Problem requirements:
Only the lines of the listing below that run from the line with "FIGURE 1 | Theory" through the line with "Figure 8. CS01" are to be set down, word for word. Pictures stay out.
BEGIN Data
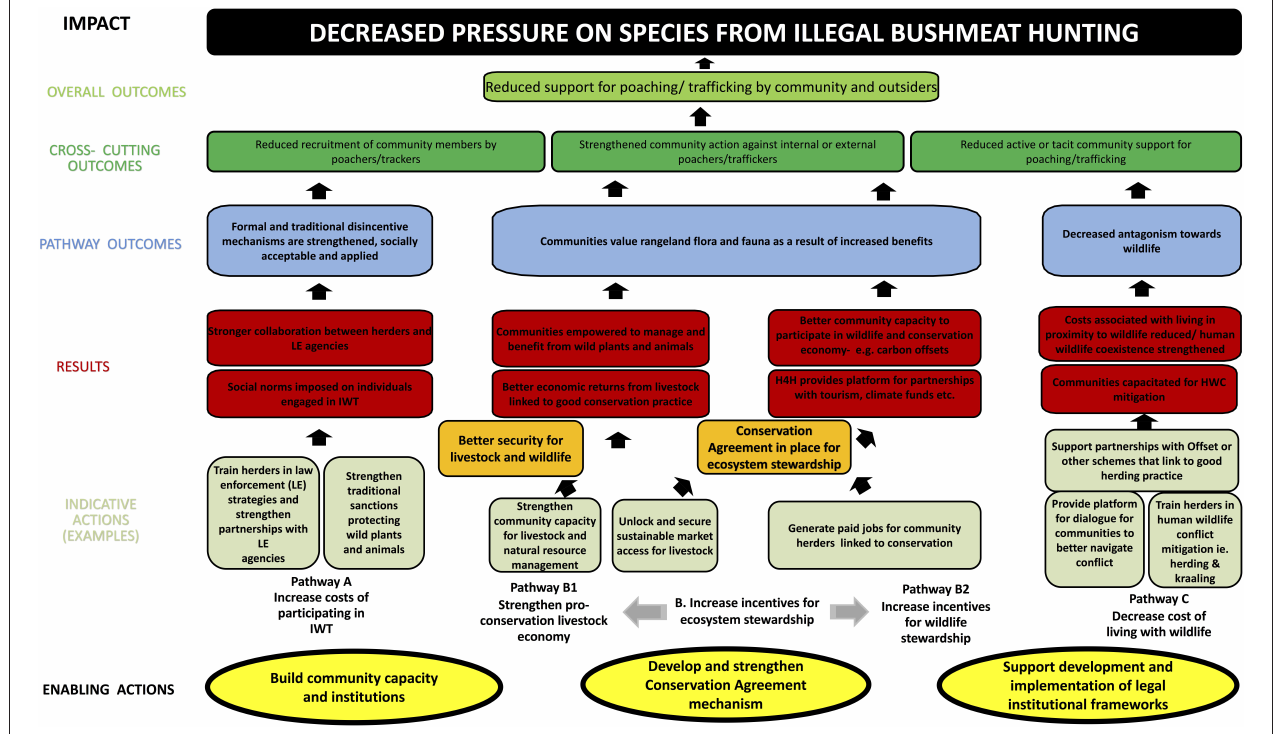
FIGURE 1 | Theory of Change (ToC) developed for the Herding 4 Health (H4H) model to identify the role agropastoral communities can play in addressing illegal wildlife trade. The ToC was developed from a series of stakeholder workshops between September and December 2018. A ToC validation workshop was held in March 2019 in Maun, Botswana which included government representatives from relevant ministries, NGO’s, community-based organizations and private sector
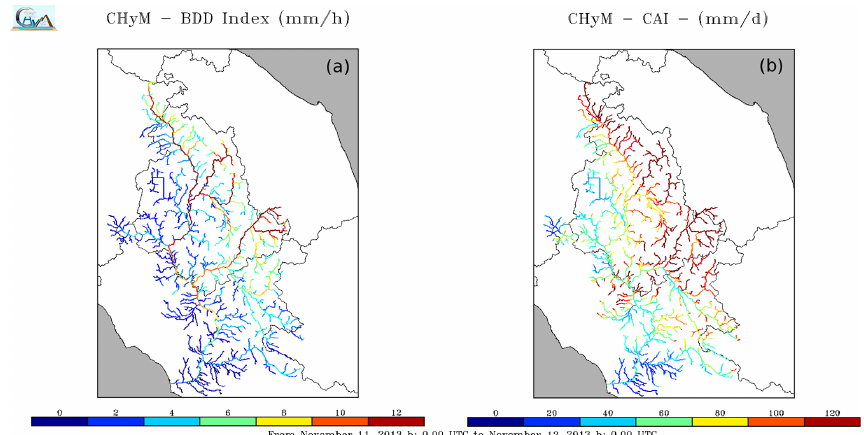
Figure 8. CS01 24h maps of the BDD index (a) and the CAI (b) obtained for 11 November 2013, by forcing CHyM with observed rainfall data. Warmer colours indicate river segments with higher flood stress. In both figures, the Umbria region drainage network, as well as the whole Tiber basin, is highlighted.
END Data
BEGIN Data
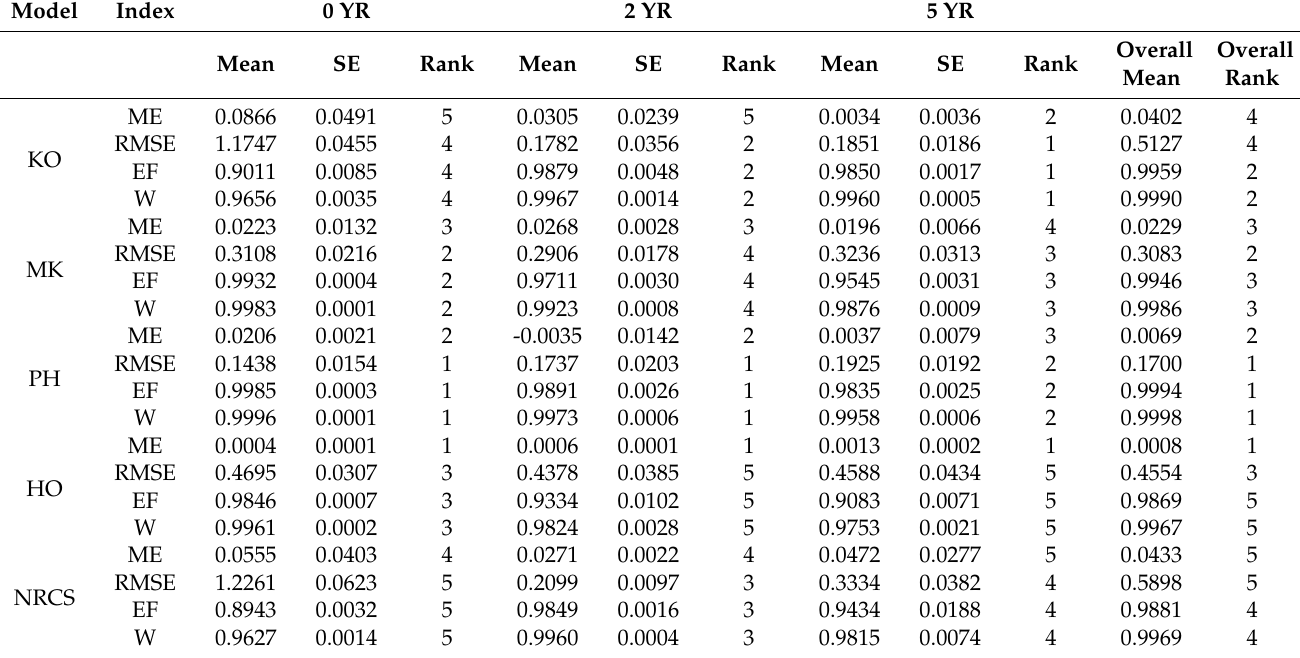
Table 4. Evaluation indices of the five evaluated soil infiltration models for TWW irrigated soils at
END Data
Response:
FIGURE 1 | Theory of Change (ToC) developed for the Herding 4 Health (H4H) model to identify the role agropastoral communities can play in addressing illegal wildlife trade. The ToC was developed from a series of stakeholder workshops between September and December 2018. A ToC validation workshop was held in March 2019 in Maun, Botswana which included government representatives from relevant ministries, NGO’s, community-based organizations and private sector
Figure 8. CS01 24h maps of the BDD index (a) and the CAI (b) obtained for 11 November 2013, by forcing CHyM with observed rainfall data. Warmer colours indicate river segments with higher flood stress. In both figures, the Umbria region drainage network, as well as the whole Tiber basin, is highlighted.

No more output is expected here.